The thing is: we don’t eat the kinds of foods that one can store. A large chunk of our grocery purchases consist of fresh fruit, frozen vegetables (not the square carrots!), and cheese. Whenever I feel all penitent and motivated to store more food, I always hit a wall due to the discrepency between what we eat and what can be stored. Thoughts:
(1) We could store the storable equivalents of what we buy (that is, dried fruit, freeze dried vegetables, and powdered cheese). But not only would this be more expensive than buying the less processed equivalents, the quality wouldn’t be similar. We buy lots of extra sharp cheddar and feta, but the only flavors of cheese dust I have ever seen are ‘white’ and ‘yellow.’
(2) We could change our eating habits. Is this really a good idea? Sure, whole grains and beans and other storable things are good for you, but so are fruits, veggies, and cheese.
(3) We could store the stuff that stores, eat what we normally eat, and then either throw out or donate our storage as it nears the end of its lifetime. Expensive, perhaps, but otherwise reasonable.
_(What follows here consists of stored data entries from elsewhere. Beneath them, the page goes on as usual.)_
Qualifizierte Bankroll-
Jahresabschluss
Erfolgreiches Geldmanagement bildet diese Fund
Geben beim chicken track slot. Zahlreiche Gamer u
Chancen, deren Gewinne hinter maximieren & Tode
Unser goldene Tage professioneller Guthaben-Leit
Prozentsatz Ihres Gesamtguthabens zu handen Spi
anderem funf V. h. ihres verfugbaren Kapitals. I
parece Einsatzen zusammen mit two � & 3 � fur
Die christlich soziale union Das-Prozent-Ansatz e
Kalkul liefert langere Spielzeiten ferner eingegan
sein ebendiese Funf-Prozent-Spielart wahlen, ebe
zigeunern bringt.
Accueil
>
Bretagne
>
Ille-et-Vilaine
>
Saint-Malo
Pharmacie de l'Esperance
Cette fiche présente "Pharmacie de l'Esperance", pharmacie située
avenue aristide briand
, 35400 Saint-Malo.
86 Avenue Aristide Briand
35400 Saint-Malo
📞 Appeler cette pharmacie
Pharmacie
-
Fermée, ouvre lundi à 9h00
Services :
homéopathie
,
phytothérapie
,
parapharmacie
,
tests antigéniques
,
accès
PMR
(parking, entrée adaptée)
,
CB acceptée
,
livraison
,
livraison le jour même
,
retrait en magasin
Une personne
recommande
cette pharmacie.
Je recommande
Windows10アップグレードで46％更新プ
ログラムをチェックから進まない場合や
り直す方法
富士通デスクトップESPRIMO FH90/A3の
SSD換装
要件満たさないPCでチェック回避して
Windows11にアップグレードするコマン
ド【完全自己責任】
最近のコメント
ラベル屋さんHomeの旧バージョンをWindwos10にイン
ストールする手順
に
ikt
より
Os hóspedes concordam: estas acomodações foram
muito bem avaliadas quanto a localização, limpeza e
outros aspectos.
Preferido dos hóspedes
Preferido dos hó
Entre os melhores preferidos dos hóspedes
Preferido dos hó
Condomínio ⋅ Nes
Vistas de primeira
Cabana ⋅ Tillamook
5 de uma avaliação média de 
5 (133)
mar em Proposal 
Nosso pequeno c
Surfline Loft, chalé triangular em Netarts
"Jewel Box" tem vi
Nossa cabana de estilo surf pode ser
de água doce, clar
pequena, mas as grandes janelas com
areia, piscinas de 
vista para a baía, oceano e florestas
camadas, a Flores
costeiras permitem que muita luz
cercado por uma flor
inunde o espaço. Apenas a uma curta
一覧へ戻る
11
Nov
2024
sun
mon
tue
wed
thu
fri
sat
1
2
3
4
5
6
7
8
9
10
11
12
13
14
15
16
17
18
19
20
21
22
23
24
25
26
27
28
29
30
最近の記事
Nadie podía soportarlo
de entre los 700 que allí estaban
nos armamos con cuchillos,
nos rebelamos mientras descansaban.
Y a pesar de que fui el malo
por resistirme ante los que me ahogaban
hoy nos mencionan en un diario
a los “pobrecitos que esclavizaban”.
As you might imagine, this isn’t so much a practical issue for me, but rather a theological one. That is, I wonder if there is something in the practice of food storage that should tell us something about what God wants us to eat. My interpretation of that would differ tremendously based on which of the options I select above. (1) suggests to me that God wants us to eat yucky food, (2) that our current diet is not the best, but at least (3) could have some charitable components to it.
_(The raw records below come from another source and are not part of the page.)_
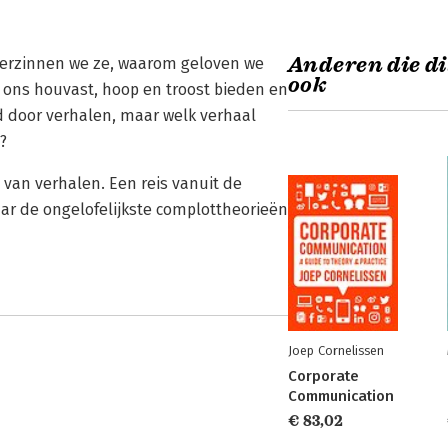
Anderen die di
erzinnen we ze, waarom geloven we
ook
 ons houvast, hoop en troost bieden en
gd door verhalen, maar welk verhaal
?
van verhalen. Een reis vanuit de
r de ongelofelijkste complottheorieën
Joep Cornelissen
Corporate
Communication
€ 83,02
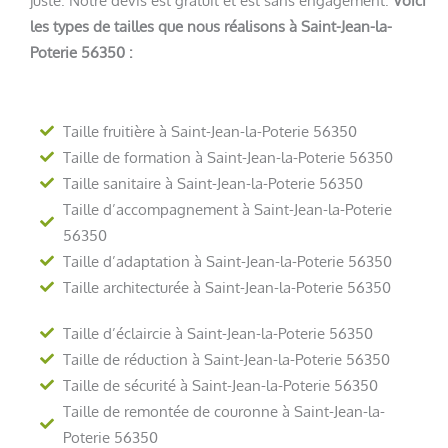
les types de tailles que nous réalisons à Saint-Jean-la-
Poterie 56350 :
Taille fruitière à Saint-Jean-la-Poterie 56350
Taille de formation à Saint-Jean-la-Poterie 56350
Taille sanitaire à Saint-Jean-la-Poterie 56350
Taille d’accompagnement à Saint-Jean-la-Poterie
56350
Taille d’adaptation à Saint-Jean-la-Poterie 56350
Taille architecturée à Saint-Jean-la-Poterie 56350
Taille d’éclaircie à Saint-Jean-la-Poterie 56350
Taille de réduction à Saint-Jean-la-Poterie 56350
Taille de sécurité à Saint-Jean-la-Poterie 56350
Taille de remontée de couronne à Saint-Jean-la-
Poterie 56350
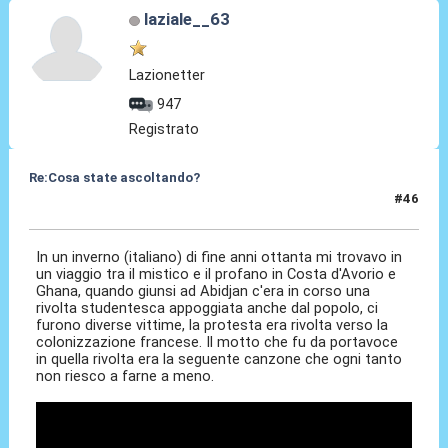
laziale__63
Lazionetter
947
Registrato
Re:Cosa state ascoltando?
#46
14 Apr 2010, 18:03
In un inverno (italiano) di fine anni ottanta mi trovavo in
un viaggio tra il mistico e il profano in Costa d'Avorio e
Ghana, quando giunsi ad Abidjan c'era in corso una
rivolta studentesca appoggiata anche dal popolo, ci
furono diverse vittime, la protesta era rivolta verso la
colonizzazione francese. Il motto che fu da portavoce
in quella rivolta era la seguente canzone che ogni tanto
non riesco a farne a meno.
And, by the way, what IS this obsession with storing wheat? Other foods are similarly priced, story about as well, and provide comparable nutritional value. I find it comical to think of all these women who normally buy Wonderbread trying to grind wheat by hand, bake it, and convince their families to eat it in an emergency situation. I have visions of my neighbors dead amongst piles of wheat, while we happily (OK, tolerably happily) eat rice, beans, and an eclectic mix of spices.